各地で同盟の残党が暗躍しているらしく、病人が大勢いる病院で大騒ぎを起こされる訳にもいかないからね。仕方ない。
「別にいいだろ。飯もってきただけだし、直ぐに出てくからさ」
「……はぁ、まあいいけど」
肩を竦めながら答えると、溜息をつきながら料理の乗った盆を受け取るクロハ。
「んじゃ、俺はこれで」
「……ねぇ」
そのまま回れ右して部屋を出ようとしたら、上着の裾を弱々しく引っ張られた。
「聞かないの? 同盟のこと」
振り返ってみれば、クロハが上目遣いで俺を見つめていた。やめろよ……うっかりテーマも流れも空気感も無視してチープなラブコメになっちまうだろ……。
「あー……その件なんだけど、実は大体の概要はムツキに聴いてるんだよな。多分アイツの方が内情に詳しかったし」
「そう……」
俺がそう答えると、クロハは少し寂しそうに視線を落とした。
「あ、でも一つだけ聞きたいことがあったんだ……ムツキが口にしてたんだけど、『創造主』って奴に心当たりはあるか?」
「……」
わざとらしくポンと手を叩きながらそう問うと、クロハは驚きと呆れの混じったような複雑な視線をこちらに向けてきた。え、何……ただ凝視されるってのも中々怖いんだけど……。
しばらく無言で睨んでいたが、やがて小さく溜息をつき、口を開く。
「心当たりはある……でも、貴方には教えない」
「いやなんでだよ教えてくれよ」
「ダメ」
「えぇ……?」
小悪魔的な笑みを浮かべるクロハに、思わず困惑が口からだらしなく漏れ出てしまった。
その様子を見て、クロハは子供っぽく楽しげにクスクスと笑い出した。なんだかなぁ……。
「……悪い因縁は、自分の手で断たなきゃね」
そんな憂いを帯びた呟きが聞こえたのは、気のせいだろうか。
………
「んで? お前はどうするんだ?」
「さて、どうするかね……このままお前らの仲間に加わるも良し、自由気ままに旅に出るもの良しってね」
クロハの部屋の外で待ち構えていた赤髪の少年……ランスに問いかけると、何やら曖昧な返事が返ってきた。
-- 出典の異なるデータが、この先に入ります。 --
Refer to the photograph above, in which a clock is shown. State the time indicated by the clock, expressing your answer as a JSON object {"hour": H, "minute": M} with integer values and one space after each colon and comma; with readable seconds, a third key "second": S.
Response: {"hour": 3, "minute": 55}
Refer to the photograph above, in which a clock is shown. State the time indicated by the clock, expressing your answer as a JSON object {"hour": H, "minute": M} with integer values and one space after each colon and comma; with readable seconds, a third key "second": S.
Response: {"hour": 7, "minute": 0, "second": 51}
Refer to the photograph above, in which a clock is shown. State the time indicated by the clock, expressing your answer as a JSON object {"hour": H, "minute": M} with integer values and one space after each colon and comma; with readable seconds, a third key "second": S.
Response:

全くコイツはさぁ……。
ムツキに刺され俺の精神が元の世界に飛ばされたのと入れ替わりで、その時狼状態だったランスは吸い込まれ、流れであの身体の主人格となり、今に至る。
回復限界の関係もあり傷はまだ完全に癒えないものの、体質や体力の消耗具合、種族的な問題でクロハより治りが良く、こうして歩き回れる程度には回復している。
「……要は、どうするかまだ未定ってことね」
「そういうこと」
腕を組みながらドヤ顔で返すランス。今までの犬顔なら和むんだけど、いかんせん俺とほぼ同じ顔だからなんか腹立つな……。
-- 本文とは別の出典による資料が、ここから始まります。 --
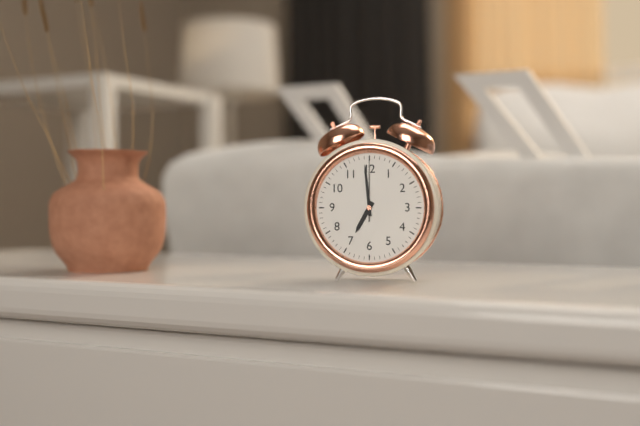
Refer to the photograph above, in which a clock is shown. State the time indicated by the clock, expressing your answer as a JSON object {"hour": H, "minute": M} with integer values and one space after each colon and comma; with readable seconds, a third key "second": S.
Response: {"hour": 6, "minute": 59, "second": 0}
まあいいや。今後のことは本人の意志に任せようじゃないか。
◆◇◆
「しかしまあ、この家も随分と賑やかになったよな……最初ロレッタと俺しかいなかったのに」
「ですね〜」
リビングで寛ぎながら何気なく呟くと、近くで同じようにリラックスしていたロレッタが相槌を打った。
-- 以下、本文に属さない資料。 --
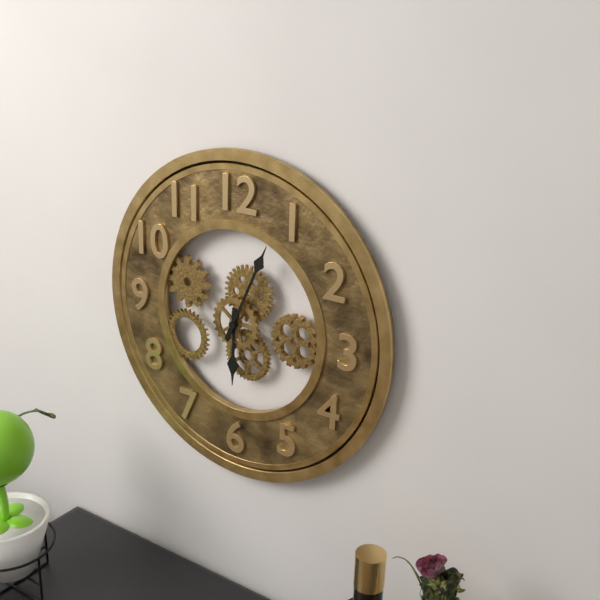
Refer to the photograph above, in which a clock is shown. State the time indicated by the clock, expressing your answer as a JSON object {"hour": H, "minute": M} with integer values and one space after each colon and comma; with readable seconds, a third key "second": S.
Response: {"hour": 6, "minute": 4}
最初に迷いの森の奥地の平原で目覚めて、ラミスさんに依頼を受けて、その途中にロレッタと出会って、約半年。体感はその三倍ぐらいあるけどね。いやマジで。
その間に、仲間が増え、彼ら彼女らと共に幾多の困難を乗り越えてきた。
俺は、今の生活がこの上なく幸せだ。あの時死んで良かったとまでは思わないが、あの事故がなければこの出会いがなかったのは事実だ。
「……なあ、これからもずっと仲間でいてくれるか?」
突然俺の口から発せられた問いかけに、一瞬面食らっていたロレッタだが、すぐにいつもの明るい笑みを浮かべた。
「……勿論です!」
「そっか。ありがとな」
ニコニコ微笑むロレッタの頭を優しく撫でながら、素直な感謝を伝える。
……きっと、この幸せな関係は、一生消えることはないだろう。
『目覚めたら狼獣人になってました。』
その奇妙な現象が生み出した物語は、いつもいつでも、世界の成長に合わせ、緩やかに進んで行くだろう。
……恐らく、永遠に。
『目覚めたら狼獣人になってました。』これにて完結です!!
過去に敷いた伏線や細かな設定の掘り下げ、本来予定していた決着など全てが後手後手に回り、結局のところ描ききれなかったことが心残りですが、そこは僕の実力不足とスケジュール管理の粗さが巡り巡って返ってきたのだと思います。く"や"し"い"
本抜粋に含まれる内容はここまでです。